Web interface edit records
________

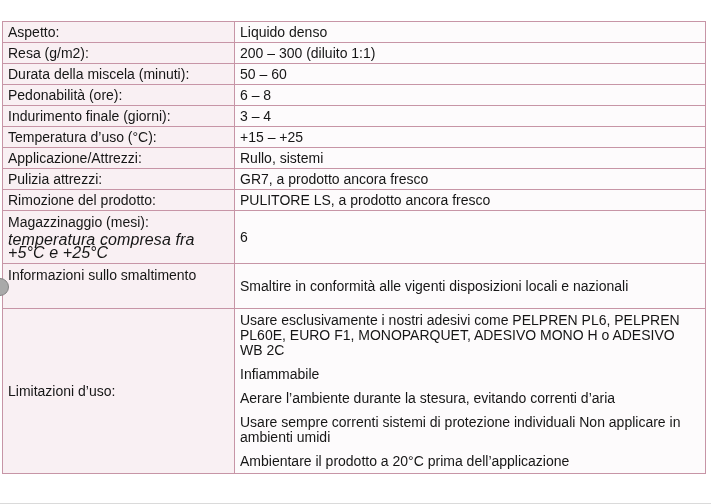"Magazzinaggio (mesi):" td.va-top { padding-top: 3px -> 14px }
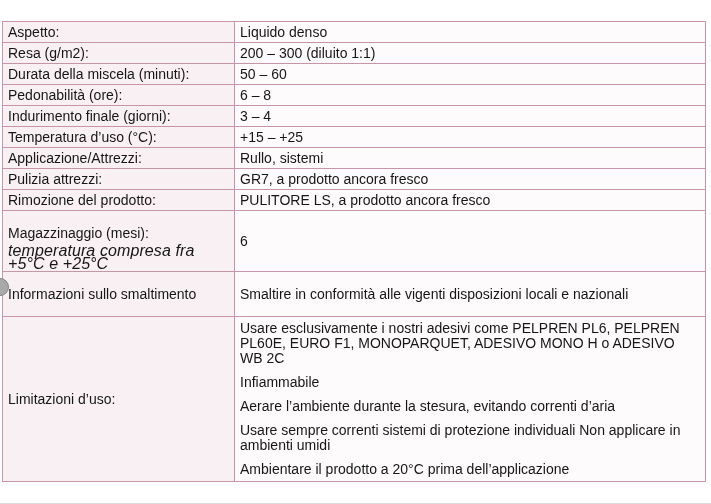"Confezioni" tr.r-conf { html: none -> <tr> <td>Confezioni</td> <td>Fustini da 10 Kg.</td> </tr> }
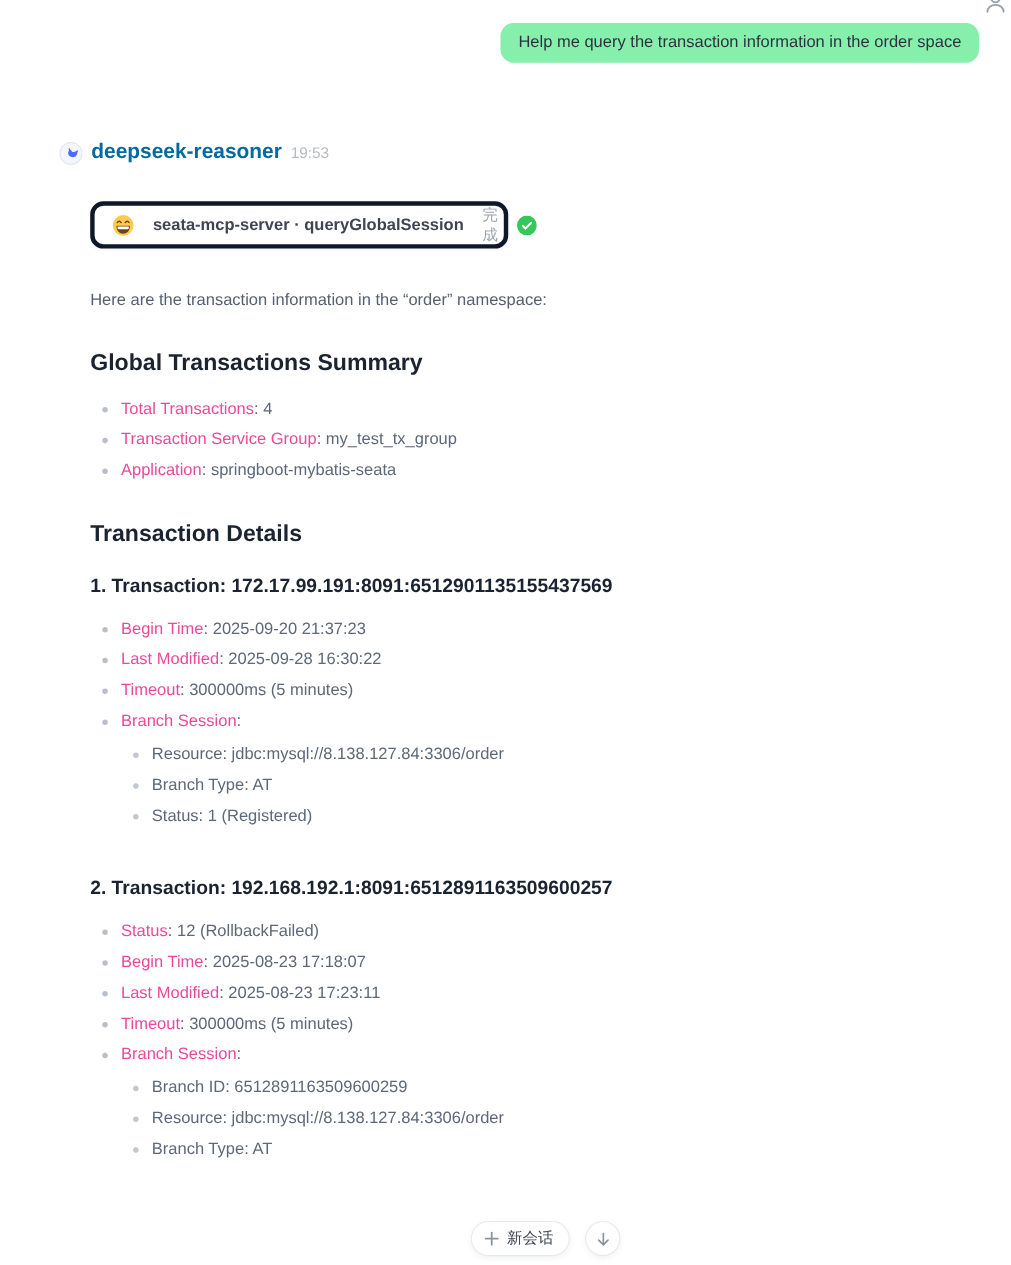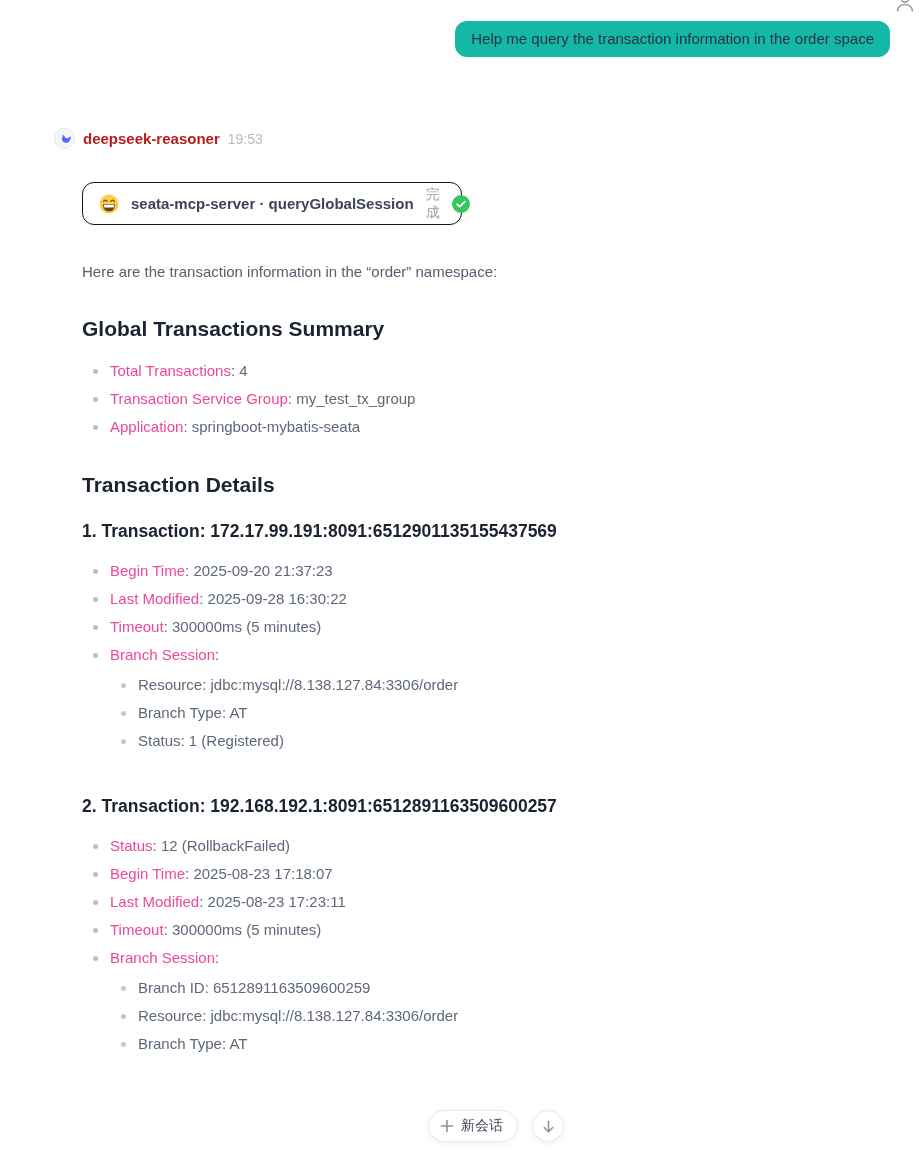"Help me query the transaction" .user-bubble { background: #14b8a6 -> #86efac }
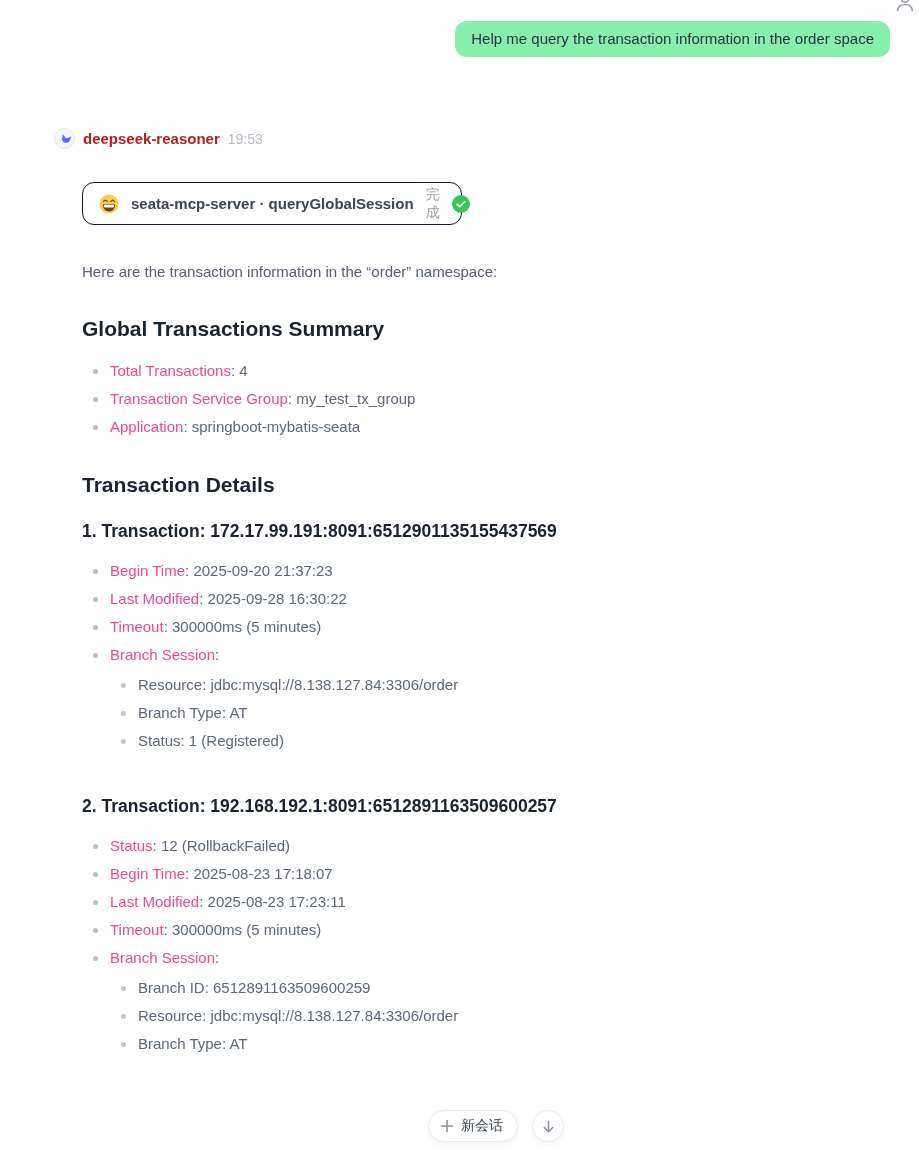"deepseek-reasoner" .assistant-name { color: #b91c1c -> #0369a1; font-size: 15px -> 19px }
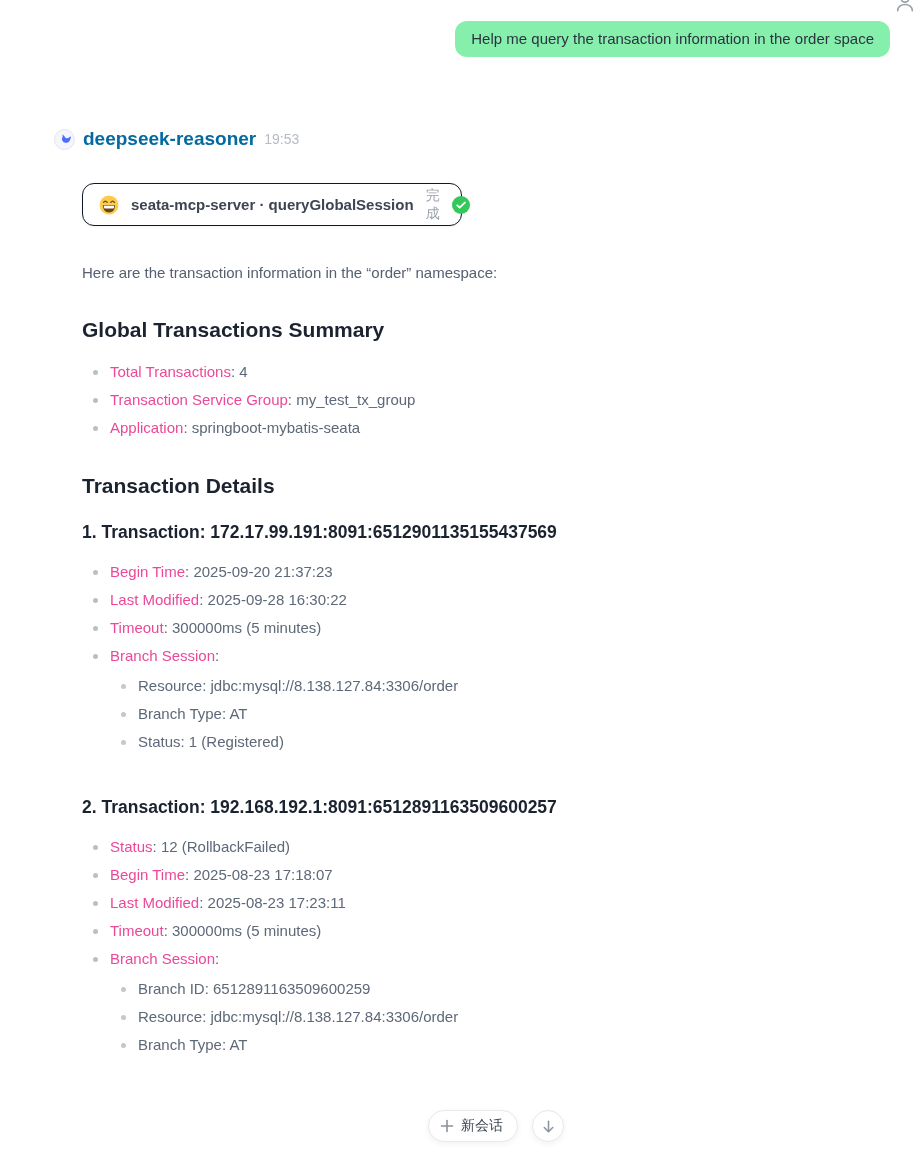"seata-mcp-server · queryGlobalSession" .tool-card { border: 1px solid #0f172a -> 4px solid #0f172a; gap: 12px -> 17px }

________

**Prompt:**
The line containing "me query the" marks the start: set down exactly that line and every line after it through the last line of the data, without any pictures.

**Answer area:**
"Help me query the transaction" .user-bubble { background: #14b8a6 -> #86efac }
"deepseek-reasoner" .assistant-name { color: #b91c1c -> #0369a1; font-size: 15px -> 19px }
"seata-mcp-server · queryGlobalSession" .tool-card { border: 1px solid #0f172a -> 4px solid #0f172a; gap: 12px -> 17px }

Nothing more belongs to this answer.